Regional and temporal specification of hiPSC-derived neuronal cells. (A) Fold differences in neuronal gene expression compared with undifferentiated hiPSCs for dorsally and ventrally enriched telencephalic genes. The gene lists were manually curated according to published data (24, 25, 35). Orange, genes that are statistically different at P < 0.05 and fold change ±2.0; gray, genes that do not fulfill the minimum P value criterion. (B) Number of developing human brain samples in Kang et al. (4) correlating with the day-50 multilayered structures within 95% confidence interval of the maximal correlation. Human brain samples are displayed according to developmental stages (Upper) or brain regions (Lower). PCW, postconceptional week; M, months; Y, years; FC, frontal, PC, parietal, TC, temporal, and OC, occipital cerebral cortical wall; HIP, hippocampal anlage; AMY, amygdala; DIE, diencephalon; URL, upper rhombic lip.

Fig. 4.

Specification of cortical layer fates in hiPSC-derived neurons. (A) Scheme of TF directing cortical layer fates. (B–R) Immunostaining for TFs in sections from 3D structures at day 50 in vitro. (B) Double immunostaining for MAP2 and CTIP2, showing CTIP2 nuclear localization in MAP2⁺ cells; (C–F) TBR1 and CTIP2; (G–I) TBR1 and SATB2; (J–M) TLE4 and CTIP2; (N–P) TLE4 and SATB2; and (Q and R) TBR1 and BRN2, showing differences in relative colocalization of these TFs in differentiating neurons. White arrowheads, cells stained for a single TF; white arrows, cells that colocalize two factors.
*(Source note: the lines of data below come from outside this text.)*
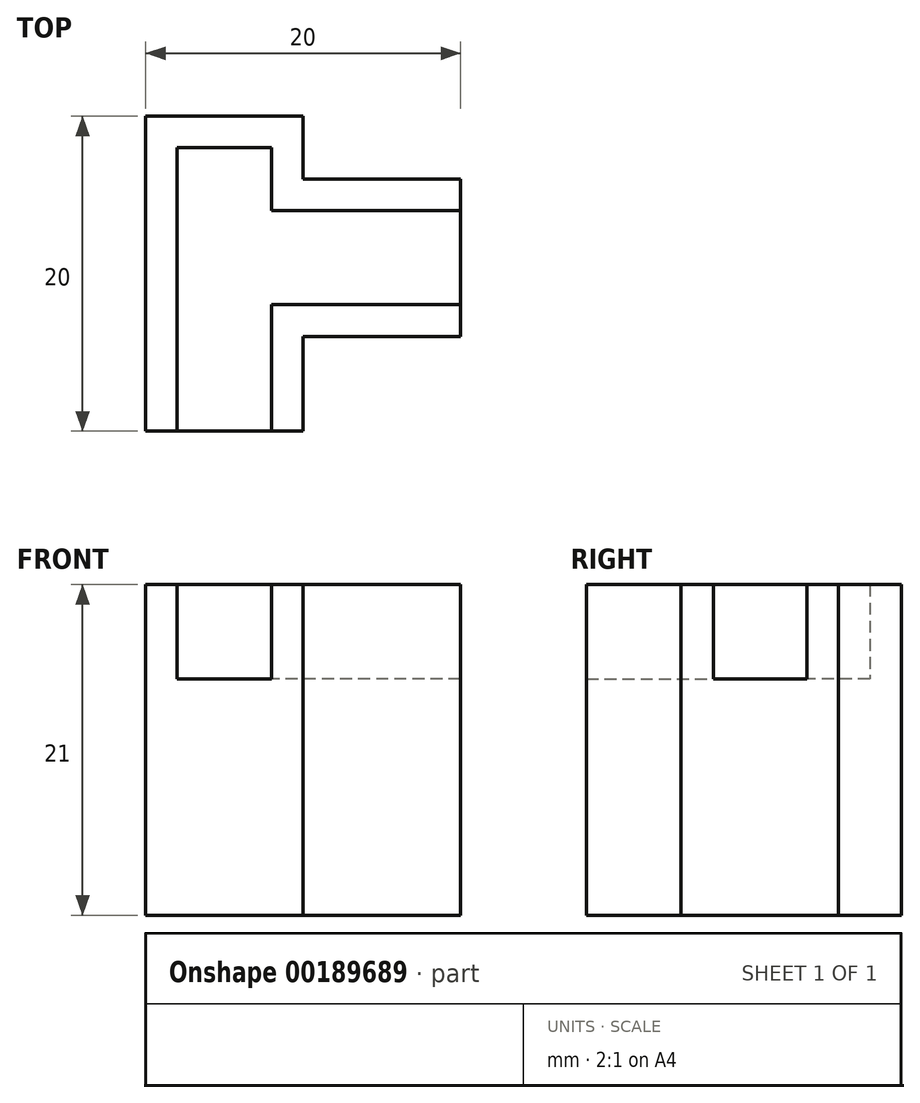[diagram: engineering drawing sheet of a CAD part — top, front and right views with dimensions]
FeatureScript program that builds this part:
annotation { "Feature Type Name" : "Feature", "Feature Type Description" : "" }
export const myFeature = defineFeature(function(context is Context, id is Id, definition is map)
    precondition{}
    {
        {
            var Q0;
            Q0=qCreatedBy(makeId("Top.planeOp"),FACE);
            var sketch = newSketch(context, id + "F0", { "sketchPlane" : qUnion([Q0])});
            skLineSegment(sketch, "E0.bottom", {"start": v(-93.24, 33.93) * mm, "end": v(-85.24, 33.93) * mm});
            skLineSegment(sketch, "E0.top", {"start": v(-83.24, 19.93) * mm, "end": v(-73.24, 19.93) * mm});
            skLineSegment(sketch, "E0.left", {"start": v(-93.24, 33.93) * mm, "end": v(-93.24, 19.93) * mm});
            skLineSegment(sketch, "E0.right", {"start": v(-73.24, 29.93) * mm, "end": v(-73.24, 19.93) * mm});
            skLineSegment(sketch, "E1.top", {"start": v(-93.24, 13.93) * mm, "end": v(-83.24, 13.93) * mm});
            skLineSegment(sketch, "E1.left", {"start": v(-93.24, 19.93) * mm, "end": v(-93.24, 13.93) * mm});
            skLineSegment(sketch, "E1.right", {"start": v(-83.24, 19.93) * mm, "end": v(-83.24, 13.93) * mm});
            skLineSegment(sketch, "E2.bottom", {"start": v(-85.24, 33.93) * mm, "end": v(-83.24, 33.93) * mm});
            skLineSegment(sketch, "E3.bottom", {"start": v(-93.24, 33.93) * mm, "end": v(-83.24, 33.93) * mm});
            skLineSegment(sketch, "E3.right", {"start": v(-83.24, 33.93) * mm, "end": v(-83.24, 29.93) * mm});
            skLineSegment(sketch, "E4.top", {"start": v(-73.24, 29.93) * mm, "end": v(-83.24, 29.93) * mm});
            skSolve(sketch);
        }
        {
            var Q0;
            Q0 = qSketchRegion(id + "F0", true);
            extrude(context, id + "F1", {"entities" : qUnion([Q0]), "depth" : 15 * mm});
        }
        {
            var Q0;
            Q0=makeQuery(id+"F1.opExtrude","CAP_FACE",FACE,{"disambiguationData":[OSD([sQuery(id+"F0.wireOp",EDGE,"E0.top"),sQuery(id+"F0.wireOp",EDGE,"E0.right"),sQuery(id+"F0.wireOp",EDGE,"E1.top"),sQuery(id+"F0.wireOp",EDGE,"E1.left"),sQuery(id+"F0.wireOp",EDGE,"E1.right"),sQuery(id+"F0.wireOp",EDGE,"E3.bottom"),sQuery(id+"F0.wireOp",EDGE,"E0.left"),sQuery(id+"F0.wireOp",EDGE,"E4.top"),sQuery(id+"F0.wireOp",EDGE,"E3.right")])],"isStart":false});
            var sketch = newSketch(context, id + "F2", { "sketchPlane" : qUnion([Q0])});
            skLineSegment(sketch, "E5.bottom", {"start": v(-93.24, 33.93) * mm, "end": v(-91.24, 33.93) * mm});
            skLineSegment(sketch, "E5.top", {"start": v(-93.24, 13.93) * mm, "end": v(-91.24, 13.93) * mm});
            skLineSegment(sketch, "E5.left", {"start": v(-93.24, 33.93) * mm, "end": v(-93.24, 13.93) * mm});
            skLineSegment(sketch, "E5.right", {"start": v(-91.24, 31.93) * mm, "end": v(-91.24, 13.93) * mm});
            skLineSegment(sketch, "E6.bottom", {"start": v(-83.24, 33.93) * mm, "end": v(-85.24, 33.93) * mm});
            skLineSegment(sketch, "E6.top", {"start": v(-83.24, 13.93) * mm, "end": v(-85.24, 13.93) * mm});
            skLineSegment(sketch, "E6.left", {"start": v(-83.24, 33.93) * mm, "end": v(-83.24, 29.93) * mm});
            skLineSegment(sketch, "E6.right", {"start": v(-85.24, 31.93) * mm, "end": v(-85.24, 27.93) * mm});
            skLineSegment(sketch, "E7.bottom", {"start": v(-93.24, 33.93) * mm, "end": v(-83.24, 33.93) * mm});
            skLineSegment(sketch, "E7.top", {"start": v(-91.24, 31.93) * mm, "end": v(-85.24, 31.93) * mm});
            skLineSegment(sketch, "E7.left", {"start": v(-93.24, 33.93) * mm, "end": v(-93.24, 31.93) * mm});
            skLineSegment(sketch, "E7.right", {"start": v(-83.24, 33.93) * mm, "end": v(-83.24, 31.93) * mm});
            skLineSegment(sketch, "E8.bottom", {"start": v(-83.24, 29.93) * mm, "end": v(-73.24, 29.93) * mm});
            skLineSegment(sketch, "E8.top", {"start": v(-85.24, 27.93) * mm, "end": v(-73.24, 27.93) * mm});
            skLineSegment(sketch, "E8.left", {"start": v(-85.24, 29.93) * mm, "end": v(-85.24, 27.93) * mm});
            skLineSegment(sketch, "E8.right", {"start": v(-73.24, 29.93) * mm, "end": v(-73.24, 27.93) * mm});
            skLineSegment(sketch, "E9.bottom", {"start": v(-73.24, 19.93) * mm, "end": v(-83.24, 19.93) * mm});
            skLineSegment(sketch, "E9.top", {"start": v(-73.24, 21.98) * mm, "end": v(-85.24, 21.98) * mm});
            skLineSegment(sketch, "E9.left", {"start": v(-73.24, 19.93) * mm, "end": v(-73.24, 21.98) * mm});
            skLineSegment(sketch, "E9.right", {"start": v(-85.24, 19.93) * mm, "end": v(-85.24, 21.98) * mm});
            skLineSegment(sketch, "E10.trimOffspring", {"start": v(-83.24, 19.93) * mm, "end": v(-83.24, 13.93) * mm});
            skLineSegment(sketch, "E11.trimOffspring", {"start": v(-85.24, 21.98) * mm, "end": v(-85.24, 13.93) * mm});
            skSolve(sketch);
        }
        {
            var Q0;
            {var subQ1=sQuery(id+"F2.wireOp",EDGE,"E6.top");Q0=makeQuery(id+"F2.imprint","IMPRINT",FACE,{"disambiguationData":[TD([[makeQuery(id+"F2.imprint","IMPRINT",EDGE,{"derivedFrom":subQ1}),1.0]])]});}
            var Q1;
            Q1=makeQuery(id+"F2.imprint","IMPRINT",FACE,{"disambiguationData":[TD([[makeQuery(id+"F2.imprint","IMPRINT",EDGE,{"derivedFrom":sQuery(id+"F2.wireOp",EDGE,"E5.top")}),1.0]])]});
            extrude(context, id + "F3", {"entities" : qUnion([Q0, Q1]), "operationType" : NewBodyOperationType.ADD, "depth" : 6 * mm});
        }
    });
Broken line in Q delimits the radial glial layer where BRN2 is also expressed but was excluded from quantification. (S) Stereological quantification of TF expression in 3D structures cultured with different amounts of FGF2 for the first 18 d. DAPI is in blue. (Scale bars, 200 μm in B and G; 100 μm in C–F and J; 25 μm in H and I; 20 μm in K–P.)